Ukraine’s international reserves have increased by almost 14% in August to $25.4bn

Ukraine’s international reserves have increased by almost 14% in August to $25.4bn
Ukraine was running out of money, but after the US sent $4.5bn in August and with more on its way from the EU, Kyiv's finances have dramatically improved in the last month. / bne IntelliNews
By bne IntelliNews September 7, 2022

The gross international reserves (GIR) of the Ukrainian central bank rose 13.6% in August to $25.44bn after the government received billions of dollars in support from its international partners and started to see the benefit from frozen debt repayment deals.

Ukraine has been forced to tap into its reserves since the war started in February and has in effect been cut off from issuing new debt on either the international or the domestic bond markets.

With the economy in freefall, the government has been running an approximately $5bn deficit each month, including international debt redemption payments that have eaten into the reserves. On top of that, millions of Ukrainians have fled to the safety of neighbouring countries and have been withdrawing circa $1.5bn worth of foreign exchange using their bank cards, which the National Bank of Ukraine (NBU) has been forced to service.

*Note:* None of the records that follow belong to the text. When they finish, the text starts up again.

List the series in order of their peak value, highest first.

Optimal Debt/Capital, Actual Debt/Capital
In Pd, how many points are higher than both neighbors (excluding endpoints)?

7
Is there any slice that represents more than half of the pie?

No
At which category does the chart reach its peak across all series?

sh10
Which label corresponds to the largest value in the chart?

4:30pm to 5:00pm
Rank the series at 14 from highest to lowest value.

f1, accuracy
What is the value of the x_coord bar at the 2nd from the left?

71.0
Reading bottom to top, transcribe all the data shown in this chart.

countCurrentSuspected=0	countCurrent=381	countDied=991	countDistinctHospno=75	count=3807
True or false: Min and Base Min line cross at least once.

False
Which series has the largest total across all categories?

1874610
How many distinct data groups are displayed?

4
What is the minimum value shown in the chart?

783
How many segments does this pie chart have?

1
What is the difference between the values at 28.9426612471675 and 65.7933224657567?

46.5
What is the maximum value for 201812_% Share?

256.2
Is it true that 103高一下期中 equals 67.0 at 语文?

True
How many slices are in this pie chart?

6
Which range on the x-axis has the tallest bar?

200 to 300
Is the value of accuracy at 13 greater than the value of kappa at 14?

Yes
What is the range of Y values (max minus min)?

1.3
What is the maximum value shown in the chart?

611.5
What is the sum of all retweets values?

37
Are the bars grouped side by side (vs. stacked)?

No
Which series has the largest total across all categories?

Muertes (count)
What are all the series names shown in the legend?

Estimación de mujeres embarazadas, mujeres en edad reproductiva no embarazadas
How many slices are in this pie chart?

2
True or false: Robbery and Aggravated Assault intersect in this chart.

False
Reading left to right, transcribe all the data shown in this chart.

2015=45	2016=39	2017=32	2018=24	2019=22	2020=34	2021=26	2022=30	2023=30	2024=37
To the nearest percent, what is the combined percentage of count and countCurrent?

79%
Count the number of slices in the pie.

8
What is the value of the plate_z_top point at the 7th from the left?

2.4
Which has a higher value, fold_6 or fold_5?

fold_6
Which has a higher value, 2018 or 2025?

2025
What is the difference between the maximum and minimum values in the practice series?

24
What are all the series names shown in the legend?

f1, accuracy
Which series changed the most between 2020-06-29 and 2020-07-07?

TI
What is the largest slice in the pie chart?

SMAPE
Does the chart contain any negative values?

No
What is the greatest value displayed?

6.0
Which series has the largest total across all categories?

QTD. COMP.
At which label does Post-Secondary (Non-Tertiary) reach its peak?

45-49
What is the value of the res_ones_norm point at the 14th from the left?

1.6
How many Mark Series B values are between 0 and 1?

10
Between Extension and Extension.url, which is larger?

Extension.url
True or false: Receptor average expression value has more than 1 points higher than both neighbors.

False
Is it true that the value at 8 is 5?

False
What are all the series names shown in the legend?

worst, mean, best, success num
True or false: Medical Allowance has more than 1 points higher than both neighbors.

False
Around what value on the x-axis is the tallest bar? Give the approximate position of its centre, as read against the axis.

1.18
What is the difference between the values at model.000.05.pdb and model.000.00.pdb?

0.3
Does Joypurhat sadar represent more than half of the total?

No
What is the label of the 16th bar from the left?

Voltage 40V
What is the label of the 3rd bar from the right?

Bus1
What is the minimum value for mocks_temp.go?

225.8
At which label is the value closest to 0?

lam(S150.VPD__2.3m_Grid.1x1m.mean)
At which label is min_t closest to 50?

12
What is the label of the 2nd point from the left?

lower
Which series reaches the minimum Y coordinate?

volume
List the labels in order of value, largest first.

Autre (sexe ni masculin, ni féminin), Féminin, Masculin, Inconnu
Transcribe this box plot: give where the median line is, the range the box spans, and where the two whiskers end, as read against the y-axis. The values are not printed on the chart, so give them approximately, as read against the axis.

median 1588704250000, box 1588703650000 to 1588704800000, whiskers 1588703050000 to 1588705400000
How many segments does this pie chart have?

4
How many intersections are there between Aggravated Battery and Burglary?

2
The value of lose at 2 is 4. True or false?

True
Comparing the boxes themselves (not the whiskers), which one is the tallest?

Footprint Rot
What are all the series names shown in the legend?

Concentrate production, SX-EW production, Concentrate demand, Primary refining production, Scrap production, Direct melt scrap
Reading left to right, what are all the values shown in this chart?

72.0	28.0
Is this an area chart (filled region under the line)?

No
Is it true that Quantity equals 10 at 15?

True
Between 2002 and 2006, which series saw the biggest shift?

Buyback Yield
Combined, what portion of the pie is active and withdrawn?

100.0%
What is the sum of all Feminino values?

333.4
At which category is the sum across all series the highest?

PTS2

Reserves were already falling during the coronavirus (COVID-19) pandemic from a peak of $31.6bn in September 2021 but had begun to recover again in December last year. However, since the start of the war the fall has accelerated and dropped to a low of $22.4bn in July. (chart)

In August, foreign currency inflows to the government’s accounts amounted to more than $4.7bn, as the government received half of a $9bn grant to support budget expenditure. Canada, Italy and the EU also sent money to relieve pressure on the budget.

And more cash is on the way. The EU will release €500mn in planned aid to Ukraine from a total of €8bn still outstanding, following a meeting between the EU-Ukraine Association Council and Ukrainian Prime Minister Denys Shmyhal in Brussels on September 5. At the end of May, the EU pledged €9bn to Ukraine but has only delivered €1bn so far, leading to a precarious relationship between Kyiv and Brussels. Ukrainian President Volodymyr Zelenskiy accused the Union of blocking the much-needed funding, and asked if Berlin was a “criminal” for holding up the payments.

Some of that money will be released in September after EU states, except for Hungary, agreed to provide €5bn in aid to Ukraine in the next round of tranches. EU economy ministers are expected to sign a political declaration in support of the macro-financial assistance package in Prague, Brussels-based publication Euractiv reported.

With the international aid now flowing, plus the restart of grain exports that could earn up to $20bn this year, Ukraine’s financial position has dramatically improved in the last month and a possible balance of payments crisis seems to have been averted, as a result of receiving money from the USA, the EU, Canada and Italy, as well as from placing OVDP bonds and other creditors.

At the same time, the government paid $165.4mn in debt to international creditors and spent $6.5mn on servicing the OVDP. In addition, Ukraine paid $221.1mn to the IMF. The current volume of international reserves is sufficient to provide financing for four months of future imports.